Elles sont connues pour faire des sacrifices énormes pour s’offrir des mèches « de star ». Claude, 26 ans, au chômage en a toute une collection. La plupart de ses mèches sont longues, très longues. Elles sont toutes noires, et lui viennent d’un vendeur nigérian installé au marché Mboppi de Douala. Cela plus de deux ans qu’elle s’en procure au moins deux chaque année. Elles lui coutent entre 150 et 300.000 F.Cfa.
« Avant, quand ma mère me donnait mon argent de poche du mois, je retirais une partie pour m’acheter des mèches. Quand elle est décédée, l’argent que les personnes nous donnaient pendant le deuil m’a permis d’acheter les deux dernières que je me suis offerte », se souvient Claude. S’offrir des mèches est une manière pour la jeune fille de « se faire plaisir ». Tous les vendeurs de mèches et autres types de cheveux mettent en avant la bonne qualité de leur marchandise. Mais, une immersion dans ce domaine prouve qu’il existe une contrefaçon grandissante.
Une qualité douteuse De prime à bord, la caractéristique des mèches brésiliennes et autres est qu’elles proviennent de vraies femmes. Une étude en Grande-Bretagne démontrait déjà en 2012 que la demande en mèches était en hausse de 160°/°. Et, depuis le temps, elle n’a cessé d’augmenter. Dans le classement des pays exportateurs de cheveux, les Etats-Unis et la Chine étaient premiers.
Devant l’Europe de l’Est, l’Inde et l’Amérique latine qui regorgent pourtant de femmes susceptibles de vendre ou de faire don de leurs cheveux. C’est ici alors que se dessine le côté obscure de l’industrie du cheveu. Plusieurs histoires sordides en rapport avec la provenance de ces cheveux « de femmes » circulent.
Certains parlent de cadavres abandonnés dans la rue ou de de Macabées en décomposition qui feraient la joie de plusieurs personnels de morgues européennes. Mais, la réalité est que les cheveux sont offerts en sacrifice dans des temples indiens.

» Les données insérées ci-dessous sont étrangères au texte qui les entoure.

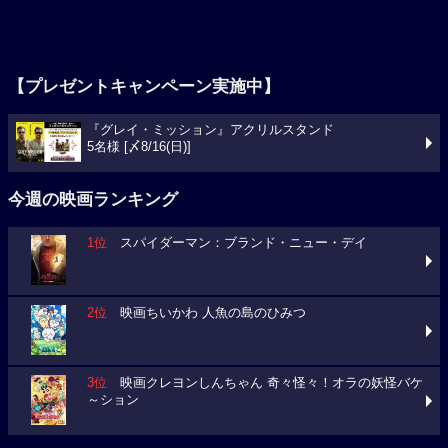
【プレゼントキャンペーン実施中】
『グレイ・ミッション』アクリルスタンド
5名様 [〆8/16(日)]
今週の映画ランキング
1位
スパイダーマン：ブランド・ニュー・デイ
2位
映画ちいかわ 人魚の島のひみつ
3位
映画クレヨンしんちゃん 奇々怪々！オラの妖怪バケ
～ション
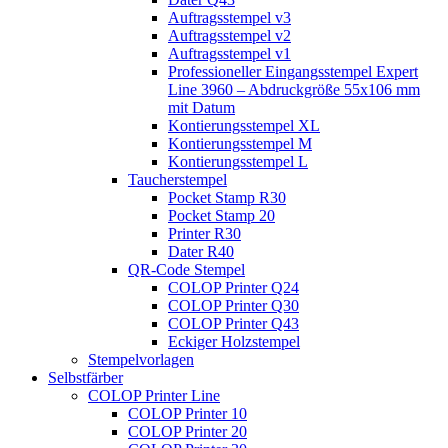
Auftragsstempel v3
Auftragsstempel v2
Auftragsstempel v1
Professioneller Eingangsstempel Expert
Line 3960 – Abdruckgröße 55x106 mm
mit Datum
Kontierungsstempel XL
Kontierungsstempel M
Kontierungsstempel L
Taucherstempel
Pocket Stamp R30
Pocket Stamp 20
Printer R30
Dater R40
QR-Code Stempel
COLOP Printer Q24
COLOP Printer Q30
COLOP Printer Q43
Eckiger Holzstempel
Stempelvorlagen
Selbstfärber
COLOP Printer Line
COLOP Printer 10
COLOP Printer 20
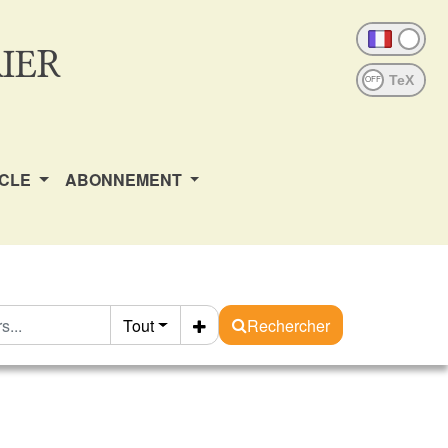
IER
OFF
ICLE
ABONNEMENT
Tout
Rechercher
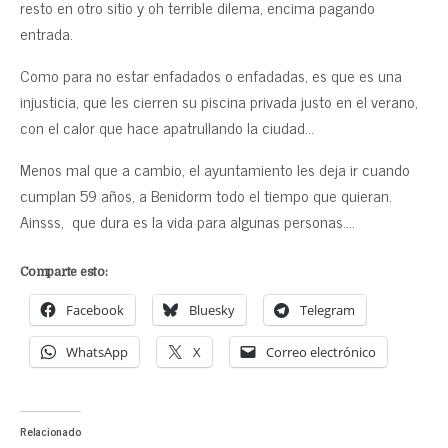
resto en otro sitio y oh terrible dilema, encima pagando
entrada.
Como para no estar enfadados o enfadadas, es que es una
injusticia, que les cierren su piscina privada justo en el verano,
con el calor que hace apatrullando la ciudad…
Menos mal que a cambio, el ayuntamiento les deja ir cuando
cumplan 59 años, a Benidorm todo el tiempo que quieran.
Ainsss, que dura es la vida para algunas personas….
Comparte esto:
Facebook
Bluesky
Telegram
WhatsApp
X
Correo electrónico
Relacionado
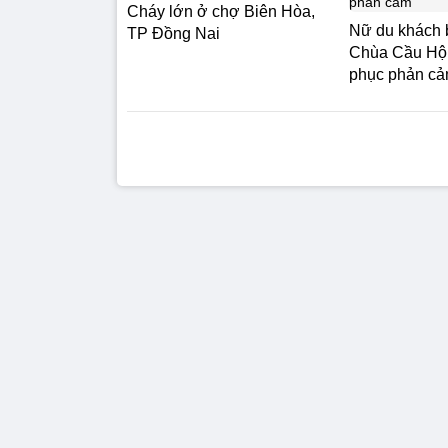
Cháy lớn ở chợ Biên Hòa,
Nữ du khách b
TP Đồng Nai
Chùa Cầu Hội 
phục phản c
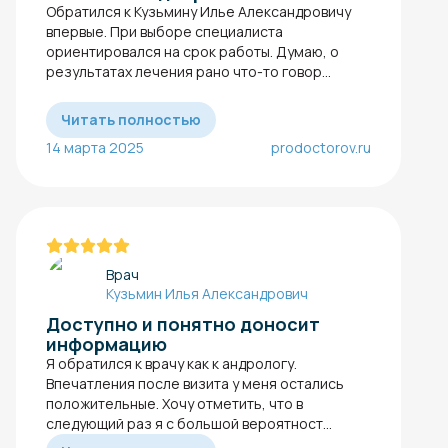
Обратился к Кузьмину Илье Александровичу
впервые. При выборе специалиста
ориентировался на срок работы. Думаю, о
результатах лечения рано что-то говор...
Читать полностью
14 марта 2025
prodoctorov.ru
Врач
Кузьмин Илья Александрович
Доступно и понятно доносит
информацию
Я обратился к врачу как к андрологу.
Впечатления после визита у меня остались
положительные. Хочу отметить, что в
следующий раз я с большой вероятност...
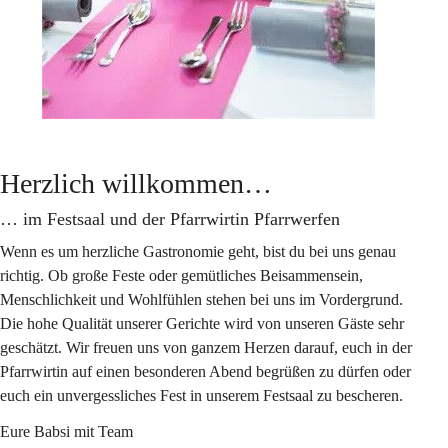
Herzlich willkommen…
… im Festsaal und der Pfarrwirtin Pfarrwerfen
Wenn es um herzliche Gastronomie geht, bist du bei uns genau 
richtig. Ob große Feste oder gemütliches Beisammensein, 
Menschlichkeit und Wohlfühlen stehen bei uns im Vordergrund. 
Die hohe Qualität unserer Gerichte wird von unseren Gäste sehr 
geschätzt. Wir freuen uns von ganzem Herzen darauf, euch in der 
Pfarrwirtin auf einen besonderen Abend begrüßen zu dürfen oder 
euch ein unvergessliches Fest in unserem Festsaal zu bescheren.
Eure Babsi mit Team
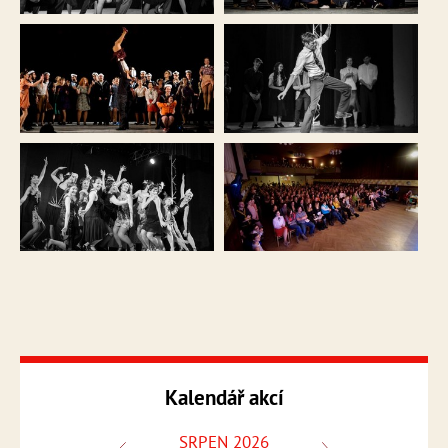
Kalendář akcí
SRPEN 2026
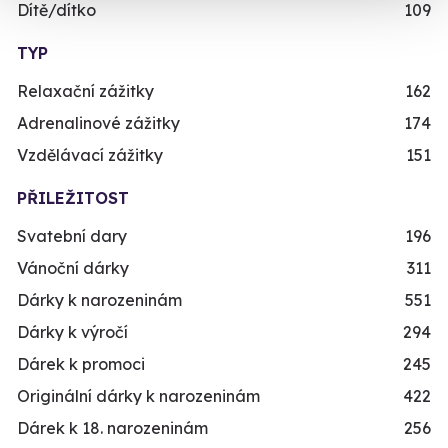
Dítě/dítko
109
TYP
Relaxační zážitky
162
Adrenalinové zážitky
174
Vzdělávací zážitky
151
PŘILEŽITOST
Svatební dary
196
Vánoční dárky
311
Dárky k narozeninám
551
Dárky k výročí
294
Dárek k promoci
245
Originální dárky k narozeninám
422
Dárek k 18. narozeninám
256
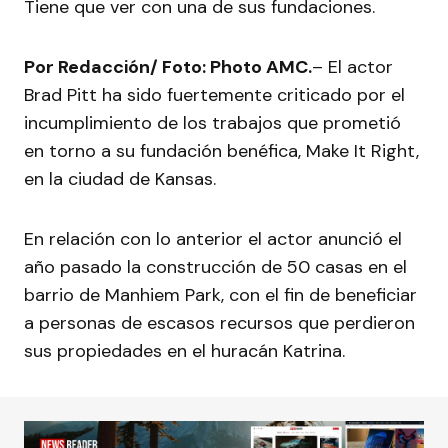
Tiene que ver con una de sus fundaciones.
Por Redacción/ Foto: Photo AMC.
– El actor
Brad Pitt ha sido fuertemente criticado por el
incumplimiento de los trabajos que prometió
en torno a su fundación benéfica, Make It Right,
en la ciudad de Kansas.
En relación con lo anterior el actor anunció el
año pasado la construcción de 50 casas en el
barrio de Manhiem Park, con el fin de beneficiar
a personas de escasos recursos que perdieron
sus propiedades en el huracán Katrina.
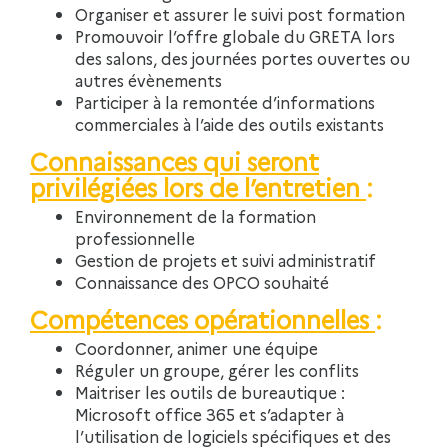
Organiser et assurer le suivi post formation
Promouvoir l’offre globale du GRETA lors
des salons, des journées portes ouvertes ou
autres évènements
Participer à la remontée d’informations
commerciales à l’aide des outils existants
Connaissances qui seront
privilégiées lors de l’entretien
:
Environnement de la formation
professionnelle
Gestion de projets et suivi administratif
Connaissance des OPCO souhaité
Compétences opérationnelles
:
Coordonner, animer une équipe
Réguler un groupe, gérer les conflits
Maitriser les outils de bureautique :
Microsoft office 365 et s’adapter à
l’utilisation de logiciels spécifiques et des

Des femmes et des enfants les donnent dans ces lieux de prières, en échange de prières exaucées.
Toutefois, ces mêmes temples les revendent sur internet, ou les donnent aux plus offrants. Dans les autres pays où les cheveux longs et naturels sont un gage de beauté, les femmes qui rencontrent des problèmes financiers doivent être dans le désespoir « pour songer à vendre un tel atout », nous confie un exportateur de mèches humaines.